**WHAT THE TASK REQUIRES**
Reproduce the material below line for line, with no changes to any field or value.

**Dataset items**
## Start

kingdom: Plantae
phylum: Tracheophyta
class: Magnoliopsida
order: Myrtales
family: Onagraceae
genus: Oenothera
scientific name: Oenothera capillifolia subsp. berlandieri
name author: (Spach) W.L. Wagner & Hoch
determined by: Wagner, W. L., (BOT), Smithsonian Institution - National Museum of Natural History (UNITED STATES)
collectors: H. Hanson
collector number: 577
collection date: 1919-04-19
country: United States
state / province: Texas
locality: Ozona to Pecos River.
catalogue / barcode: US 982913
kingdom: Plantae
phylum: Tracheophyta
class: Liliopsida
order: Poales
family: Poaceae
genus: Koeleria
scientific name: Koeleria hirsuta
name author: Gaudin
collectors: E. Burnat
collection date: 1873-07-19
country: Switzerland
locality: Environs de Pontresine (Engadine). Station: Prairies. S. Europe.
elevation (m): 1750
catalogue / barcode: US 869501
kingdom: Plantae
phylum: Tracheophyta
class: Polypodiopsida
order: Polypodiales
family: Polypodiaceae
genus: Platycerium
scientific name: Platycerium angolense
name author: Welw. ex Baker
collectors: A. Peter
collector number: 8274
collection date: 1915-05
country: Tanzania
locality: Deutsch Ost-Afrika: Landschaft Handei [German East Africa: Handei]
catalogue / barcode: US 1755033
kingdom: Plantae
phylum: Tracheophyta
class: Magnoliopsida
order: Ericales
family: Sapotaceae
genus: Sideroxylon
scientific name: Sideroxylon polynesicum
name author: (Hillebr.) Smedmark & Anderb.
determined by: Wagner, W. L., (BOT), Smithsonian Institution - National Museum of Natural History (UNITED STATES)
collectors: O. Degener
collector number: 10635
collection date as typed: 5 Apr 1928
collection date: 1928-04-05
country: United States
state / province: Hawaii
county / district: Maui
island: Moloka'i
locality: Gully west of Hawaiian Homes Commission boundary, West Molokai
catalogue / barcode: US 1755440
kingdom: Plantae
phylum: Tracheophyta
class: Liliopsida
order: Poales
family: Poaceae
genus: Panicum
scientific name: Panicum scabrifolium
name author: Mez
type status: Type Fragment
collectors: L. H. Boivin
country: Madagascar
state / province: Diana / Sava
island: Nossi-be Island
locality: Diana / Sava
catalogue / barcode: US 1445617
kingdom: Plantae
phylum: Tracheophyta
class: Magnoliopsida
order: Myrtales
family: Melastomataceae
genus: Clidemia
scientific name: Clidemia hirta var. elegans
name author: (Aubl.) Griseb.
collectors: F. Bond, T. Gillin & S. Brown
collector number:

## End

**REPLY**
kingdom: Plantae
phylum: Tracheophyta
class: Magnoliopsida
order: Myrtales
family: Onagraceae
genus: Oenothera
scientific name: Oenothera capillifolia subsp. berlandieri
name author: (Spach) W.L. Wagner & Hoch
determined by: Wagner, W. L., (BOT), Smithsonian Institution - National Museum of Natural History (UNITED STATES)
collectors: H. Hanson
collector number: 577
collection date: 1919-04-19
country: United States
state / province: Texas
locality: Ozona to Pecos River.
catalogue / barcode: US 982913
kingdom: Plantae
phylum: Tracheophyta
class: Liliopsida
order: Poales
family: Poaceae
genus: Koeleria
scientific name: Koeleria hirsuta
name author: Gaudin
collectors: E. Burnat
collection date: 1873-07-19
country: Switzerland
locality: Environs de Pontresine (Engadine). Station: Prairies. S. Europe.
elevation (m): 1750
catalogue / barcode: US 869501
kingdom: Plantae
phylum: Tracheophyta
class: Polypodiopsida
order: Polypodiales
family: Polypodiaceae
genus: Platycerium
scientific name: Platycerium angolense
name author: Welw. ex Baker
collectors: A. Peter
collector number: 8274
collection date: 1915-05
country: Tanzania
locality: Deutsch Ost-Afrika: Landschaft Handei [German East Africa: Handei]
catalogue / barcode: US 1755033
kingdom: Plantae
phylum: Tracheophyta
class: Magnoliopsida
order: Ericales
family: Sapotaceae
genus: Sideroxylon
scientific name: Sideroxylon polynesicum
name author: (Hillebr.) Smedmark & Anderb.
determined by: Wagner, W. L., (BOT), Smithsonian Institution - National Museum of Natural History (UNITED STATES)
collectors: O. Degener
collector number: 10635
collection date as typed: 5 Apr 1928
collection date: 1928-04-05
country: United States
state / province: Hawaii
county / district: Maui
island: Moloka'i
locality: Gully west of Hawaiian Homes Commission boundary, West Molokai
catalogue / barcode: US 1755440
kingdom: Plantae
phylum: Tracheophyta
class: Liliopsida
order: Poales
family: Poaceae
genus: Panicum
scientific name: Panicum scabrifolium
name author: Mez
type status: Type Fragment
collectors: L. H. Boivin
country: Madagascar
state / province: Diana / Sava
island: Nossi-be Island
locality: Diana / Sava
catalogue / barcode: US 1445617
kingdom: Plantae
phylum: Tracheophyta
class: Magnoliopsida
order: Myrtales
family: Melastomataceae
genus: Clidemia
scientific name: Clidemia hirta var. elegans
name author: (Aubl.) Griseb.
collectors: F. Bond, T. Gillin & S. Brown
collector number:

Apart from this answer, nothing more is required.